State Rep. Ilhan Omar: The resilient refugee -- Ilhan Omar’s journey to become this country’s first Somali-American Muslim lawmaker began in a refugee camp in Kenya, where her family was escaping Somalia’s brutal civil war. …

The Daily Caller faulted CNN for not mentioning Sarsour’s and Ellison’s support for Nation of Islam leader Louis Farrakhan. The Daily Wire asked whether an influencer is merely someone who’s made it in the popular culture or whether this person is actually helping Muslims. 

Moving on, to belief and practice. Makki’s blog is a favorite of mine. I’ve been aghast at some of the women’s areas I’ve ventured into at various mosques. Ditto for women’s areas at Orthodox synagogues.

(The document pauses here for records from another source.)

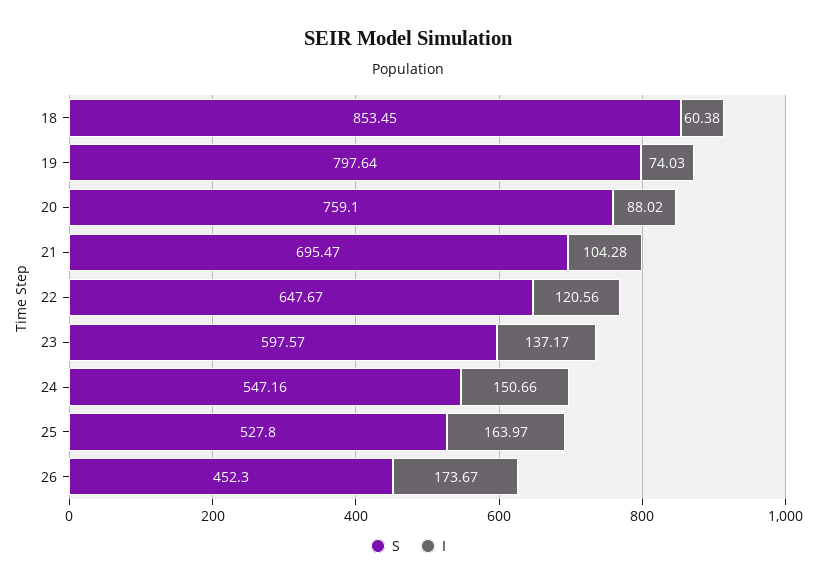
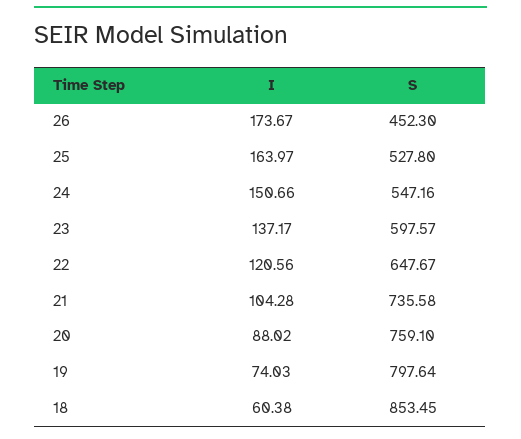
  {
    "S": {
      "18": 853.45,
      "19": 797.64,
      "20": 759.1,
-     "21": 695.47,
+     "21": 735.58,
      "22": 647.67,
      "23": 597.57,
      "24": 547.16,
      "25": 527.8,
      "26": 452.3
    },
    "I": {
      "18": 60.38,
      "19": 74.03,
      "20": 88.02,
      "21": 104.28,
      "22": 120.56,
      "23": 137.17,
      "24": 150.66,
      "25": 163.97,
      "26": 173.67
    }
  }

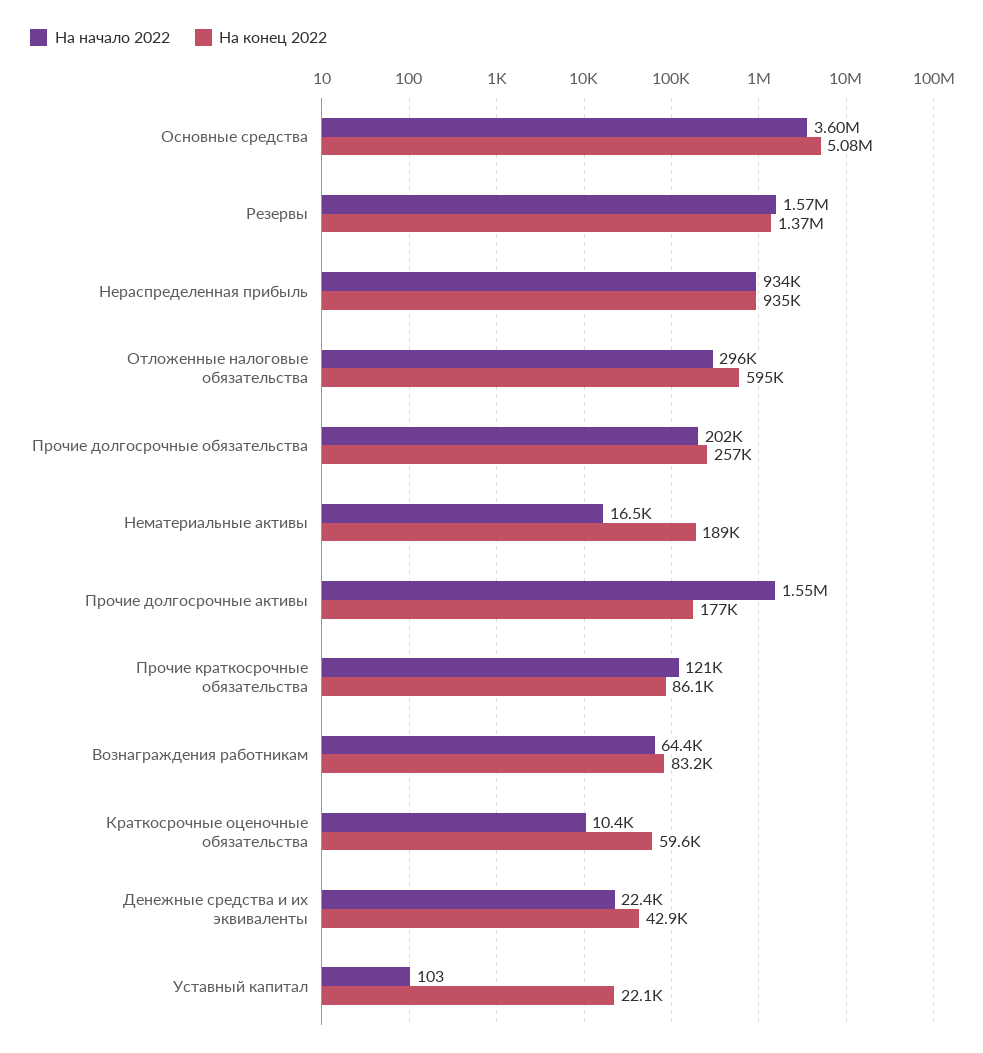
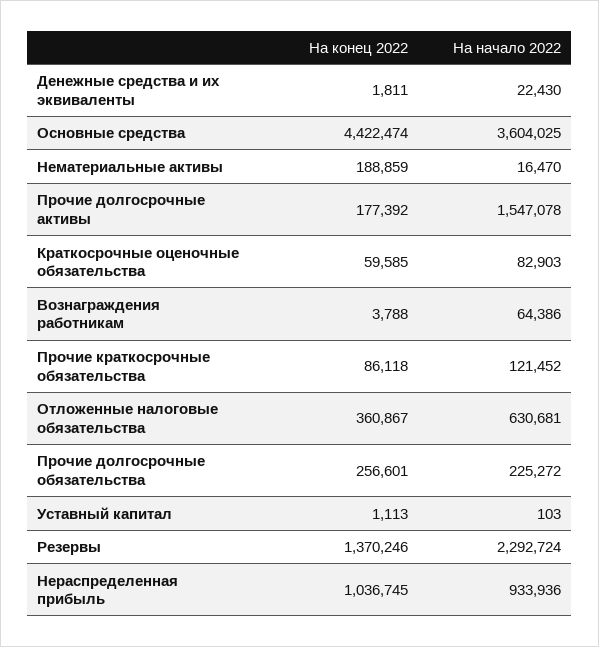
  {
    "На начало 2022": {
      "Основные средства": 3604025,
-     "Резервы": 1570000,
+     "Резервы": 2292724,
      "Нераспределенная прибыль": 933936,
-     "Отложенные налоговые обязательства": 296000,
+     "Отложенные налоговые обязательства": 630681,
-     "Прочие долгосрочные обязательства": 202000,
+     "Прочие долгосрочные обязательства": 225272,
      "Нематериальные активы": 16470,
      "Прочие долгосрочные активы": 1547078,
      "Прочие краткосрочные обязательства": 121452,
      "Вознаграждения работникам": 64386,
-     "Краткосрочные оценочные обязательства": 10400,
+     "Краткосрочные оценочные обязательства": 82903,
      "Денежные средства и их эквиваленты": 22430,
      "Уставный капитал": 103
    },
    "На конец 2022": {
-     "Основные средства": 5080000,
+     "Основные средства": 4422474,
      "Резервы": 1370246,
-     "Нераспределенная прибыль": 935000,
+     "Нераспределенная прибыль": 1036745,
-     "Отложенные налоговые обязательства": 595000,
+     "Отложенные налоговые обязательства": 360867,
      "Прочие долгосрочные обязательства": 256601,
      "Нематериальные активы": 188859,
      "Прочие долгосрочные активы": 177392,
      "Прочие краткосрочные обязательства": 86118,
-     "Вознаграждения работникам": 83200,
+     "Вознаграждения работникам": 3788,
      "Краткосрочные оценочные обязательства": 59585,
-     "Денежные средства и их эквиваленты": 42900,
+     "Денежные средства и их эквиваленты": 1811,
-     "Уставный капитал": 22100
+     "Уставный капитал": 1113
    }
  }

Imam Zaid Shakir: The people’s imam -- Imam Zaid Shakir converted to Islam while serving in the Air Force, after years of living in rough inner-city neighborhoods. … In 2009, Shakir co-founded Zaytuna College, and in 2016 he conducted the funeral services for one of his heroes: the late boxer Muhammad Ali.
Hind Makki: The door opener -- Hind Makki … says her blog, Side Entrance, refers not just to the separate door that many mosques make women enter, but also the physical and emotional expectations placed on Muslim women. Women across the globe have cheered her -- and sent in pictures of their own mosques.
M. Hasna Maznavi: The dreamer -- When she was a child growing up in California, M. Hasna Maznavi dreamed of founding a beautiful mosque, with soaring architecture and inspiring artwork. …In 2015, that dream became reality, as Maznavi and her co-founders opened The Women’s Mosque of America, which they call the country’s first mosque just for women.
Imam Suhaib Webb: The ‘Snapchat imam’ -- For years, if you wanted to know if whether watching “The Walking Dead” was halal or haram (allowed or forbidden, in Muslim parlance) the imam to ask was Suhaib Webb. Webb, a convert to Islam whose grandfather was a Christian minister, combines a love for popular culture, particularly hip-hop, with deep Islamic learning. …

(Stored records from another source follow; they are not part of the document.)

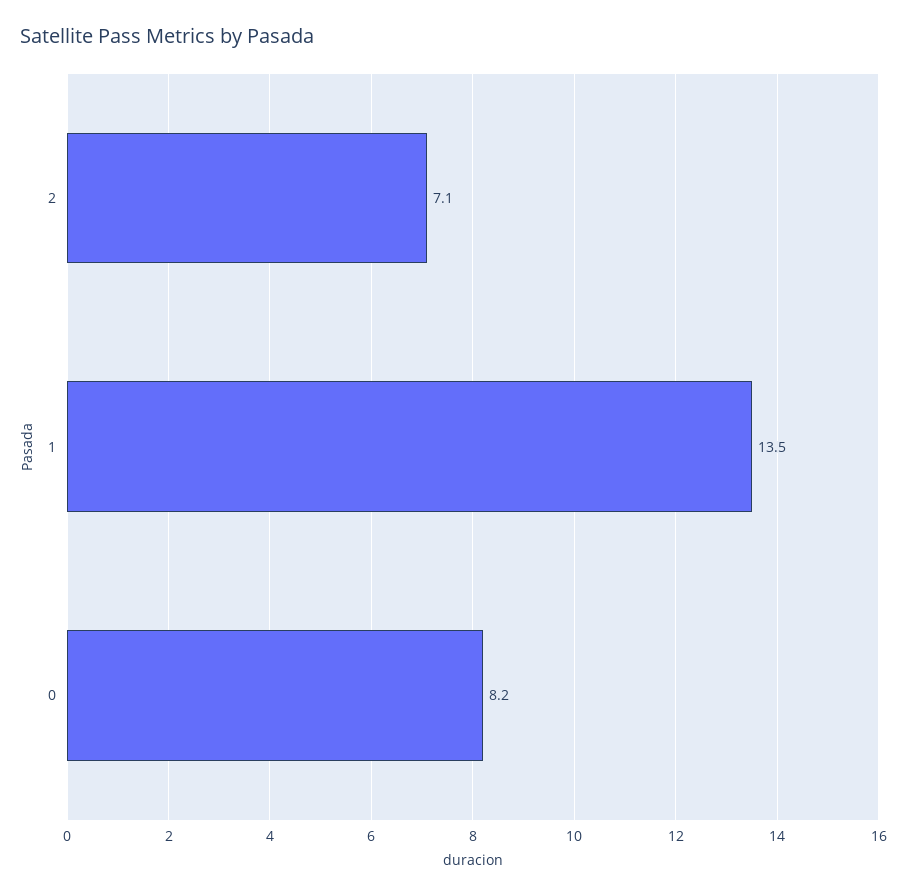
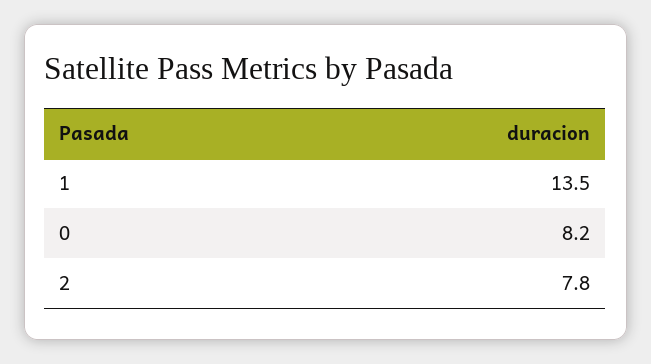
  {
-   "2": 7.1,
+   "2": 7.8,
    "1": 13.5,
    "0": 8.2
  }

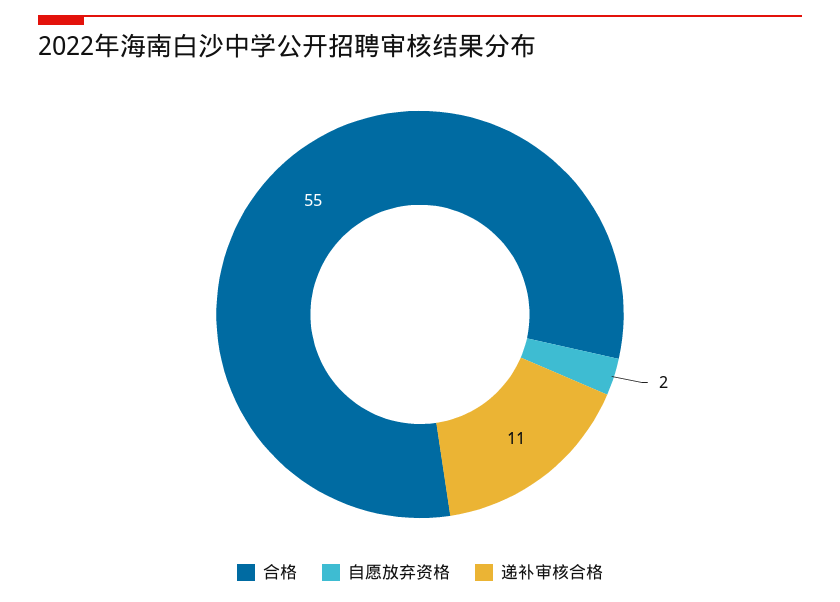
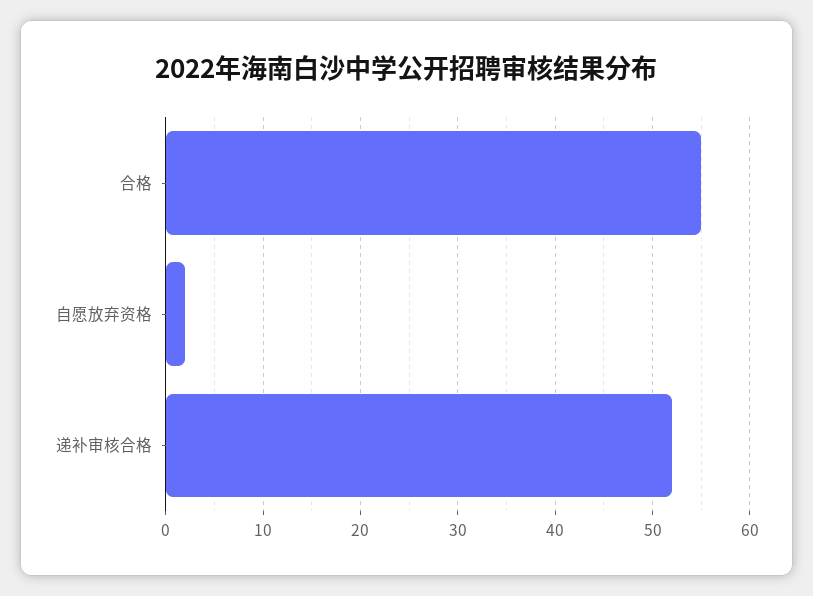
  {
    "合格": 55,
    "自愿放弃资格": 2,
-   "递补审核合格": 11
+   "递补审核合格": 52
  }

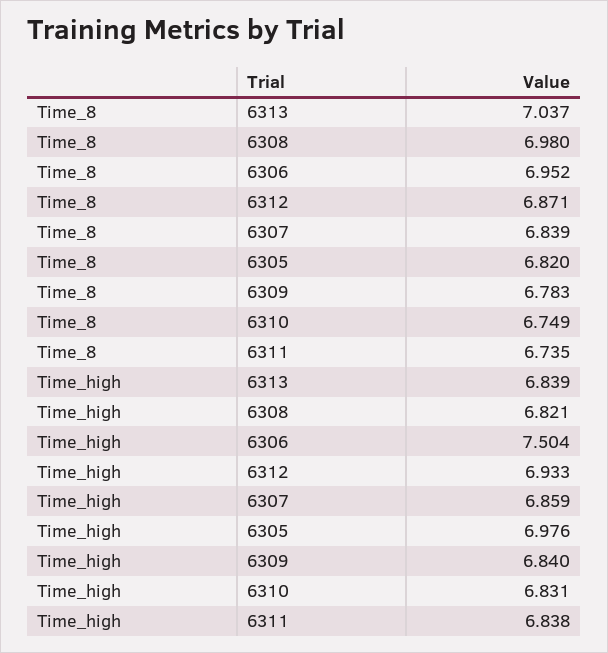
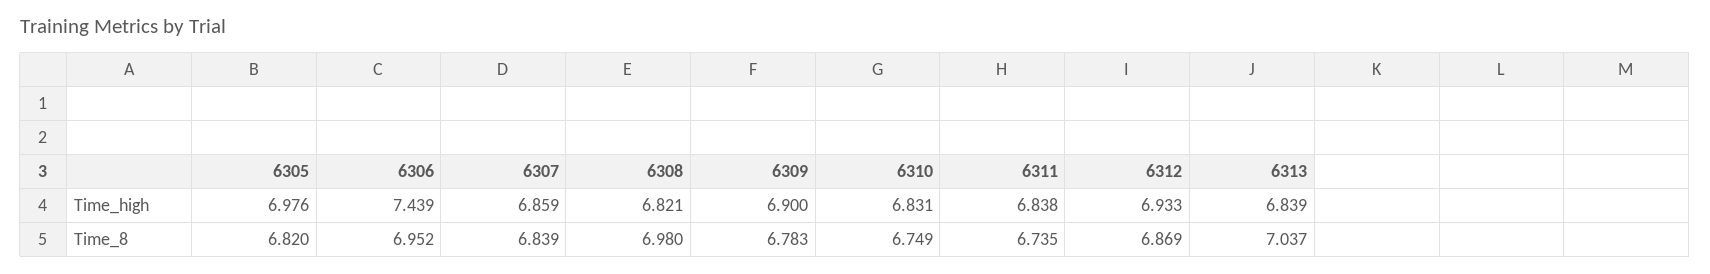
  {
    "Time_8": {
      "6313": 7.037,
      "6308": 6.98,
      "6306": 6.952,
-     "6312": 6.871,
+     "6312": 6.869,
      "6307": 6.839,
      "6305": 6.82,
      "6309": 6.783,
      "6310": 6.749,
      "6311": 6.735
    },
    "Time_high": {
      "6313": 6.839,
      "6308": 6.821,
-     "6306": 7.504,
+     "6306": 7.439,
      "6312": 6.933,
      "6307": 6.859,
      "6305": 6.976,
-     "6309": 6.84,
+     "6309": 6.9,
      "6310": 6.831,
      "6311": 6.838
    }
  }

This list was an eye opener for me, as I’d never heard of some of these folks.

Who would be our picks? I thought of people who I could call up for quotes; folks like Ihsan Bagby, the University of Kentucky scholar known for his mosque surveys; Imam Yahya Hendi at Georgetown University and Seyyed Hossein Nasr, co-editor of “The Study Quran” that we wrote about here.

Also Imam Hassan Al-Qazwini, a Shi’ite scholar out of Detroit who would be my choice for the first Muslim to pray at a presidential inauguration; Muzammil Sidiqqi, chair of the Fiqh Council of North America; Nihad Awad of the Council on American-Islamic Relations and Khaled M. Abou El Fadl, a Muslim scholar from UCLA who had this amazing interview with the Los Angeles Times after the Paris attacks three years ago. (A hat tip to fellow getreligionista Dick Ostling for contributing to this list).

Lastly, there is:

Dalia Mogahed: The data guru -- Dalia Mogahed … is now director of research at the Institute for Social Policy and Understanding, where she helps conduct “solution-seeking” research on American Muslims. Her TED Talk on “What it’s like to be a Muslim in America” has been viewed 2.8 million times.
Reza Aslan: The storyteller -- Reza Aslan immigrated from Iran to the United States with his family in the early 1980s … Last year, CNN cancelled his show, “Believer,” after Aslan used profane language to describe President Trump. But American Muslims say Aslan remains influential as a writer, Hollywood producer and public intellectual.
Amani Al-Khatahtbeh: The ‘MuslimGirl’ -- Amani Al-Khatahtbeh … she started her own platform, With “Muslim Women Talk Back” as its motto, the online magazine challenges everything from ridiculous religious edicts -- one section is called WTF?, meaning “What the Fatwa?” -- to gender dynamics in Islam and American foreign policy.

Read the whole list. We can argue  as to who should or should not be on it, but at least CNN put one out there. I hope more such lists follow, preferably with an explanation of what "influence" really signifies.